EXCERPT TO READ>
+ + +

Author: Andrew van der Stock

  • Advogato – 20 July 2000

    20 Jul 2000 »

    Went to the Compaq GS series launch today. Big Iron. mmmm. 1-32 processors today, 1-48 processors soon. Kicks ass.
    Made contact with Compaq Australia to try and get some eval kit to test multiple bus alpha boxes.

    life

    Watching Springer. A guy just grotted a nose booger on the show – without a hanky or anything. The audience don’t like him. Of course, he’s sleeping with his girlfriend’s roomy and some guy. Lots of bare breasts and beatings tonight too.

    What a classy show. I love it. BLEEEEEP.

  • Advogato – 18 July 2000

    18 Jul 2000 »

    Received some hate mail from lkml weenies after another of my semi-infamous I18N outbursts. What’s the problem with I18N that sends certain types scurrying for the lowest form of flamage?
    To all those who sent me hate mail: FUCK YOU and grow up.

    I’d like to see you grapple with your ASCII-only code and blinkered mindset if you spoke and wrote only Hindi or Arabic.

    The fans are still annoyingly loud.

  • Advogato 17 July 2000

    17 Jul 2000 »

    This room is like being next to a small jet engine. Does anyone have a supply of ATX DC connectors and a 5 or 8 port 48 VDC output somewhere in Australia? I’m sick of all the damn fans. I have (count em!) 12 fans in four active PC’s. CPU fans, case fans. Back end fans because the case fans suck and cause the dang thing to overheat.

    I need quiet fans, ones with low friction and noise bearings or preferably no fans. Fans fans fans ARRRRRGH

    I need to lie down.

  • Advogato – 15 July 2000

    15 Jul 2000 »

    After a typical day of waiting for delivery people (“It’ll be there between 7 am and midday” – the lady confirming my delivery the night before), my shiny new Sony Wega 68 cm TV arrived – at 1.10 pm. This delayed breakfast somewhat 🙁 We eventually got our eggs benedict avec salmon, mushies and tomato about 1.45 pm.
    We watched the Matrix, of course (it’s my reference DVD), and then LA Confidential as a friend hadn’t seen it before. After dinner at Kentucky Fried Dog, we hired two movies, The Right Stuff (it’s sooo long), and US Marshalls (oldie but a goodie).

+ + +

LISTED ENTRIES>

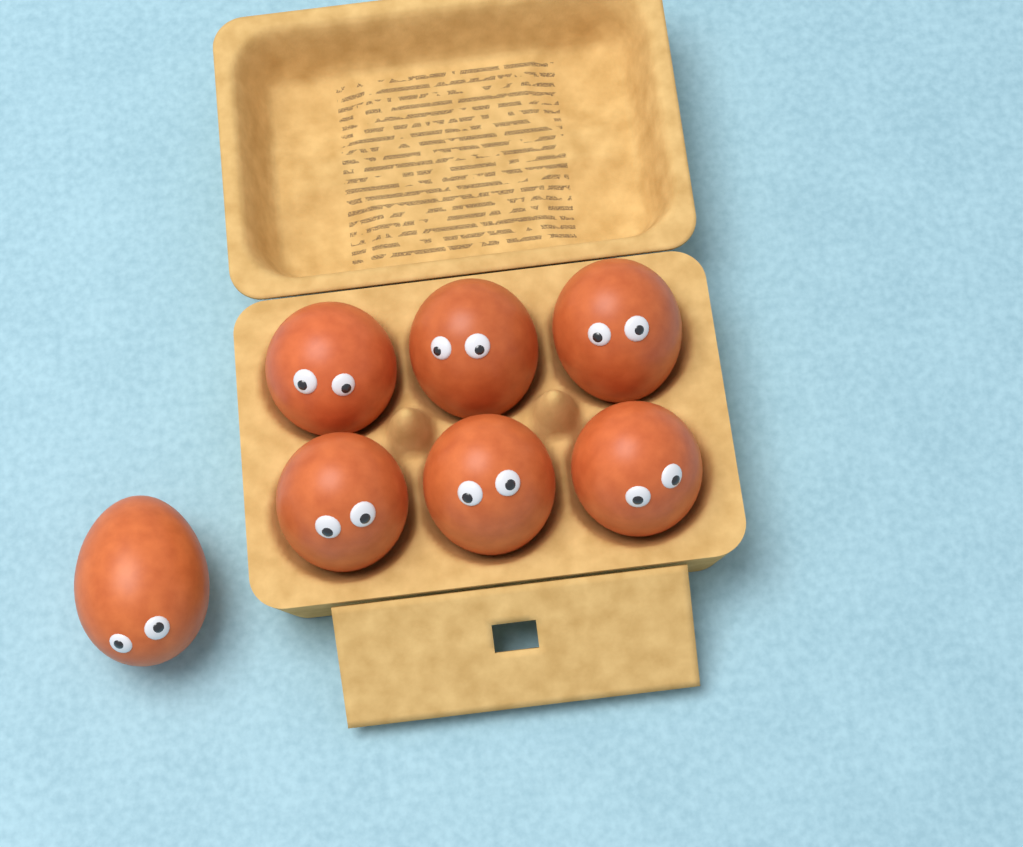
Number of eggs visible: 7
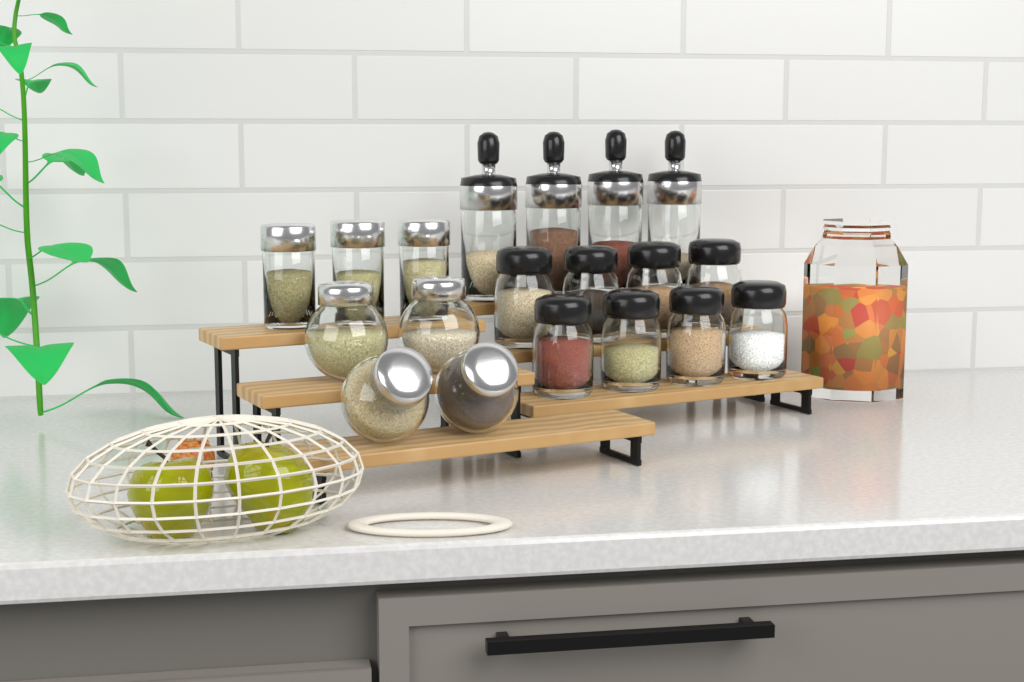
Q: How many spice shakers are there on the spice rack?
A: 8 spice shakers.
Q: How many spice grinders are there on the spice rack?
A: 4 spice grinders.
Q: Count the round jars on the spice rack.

+ + +

SET TASKS>
• a. In the diary entries, at what time did the new Sony Wega TV arrive?
• b. From the diary entries, extract the stretch from "Watching Springer. A" through "form of flamage?".
The lines come from a separate source and are unrelated to the diary entries.

RESPONSES TO THE TASKS>
• a. It arrived at 1.10 pm.

• b.
Watching Springer. A guy just grotted a nose booger on the show – without a hanky or anything. The audience don’t like him. Of course, he’s sleeping with his girlfriend’s roomy and some guy. Lots of bare breasts and beatings tonight too.

    What a classy show. I love it. BLEEEEEP.

  • Advogato – 18 July 2000

    18 Jul 2000 »

    Received some hate mail from lkml weenies after another of my semi-infamous I18N outbursts. What’s the problem with I18N that sends certain types scurrying for the lowest form of flamage?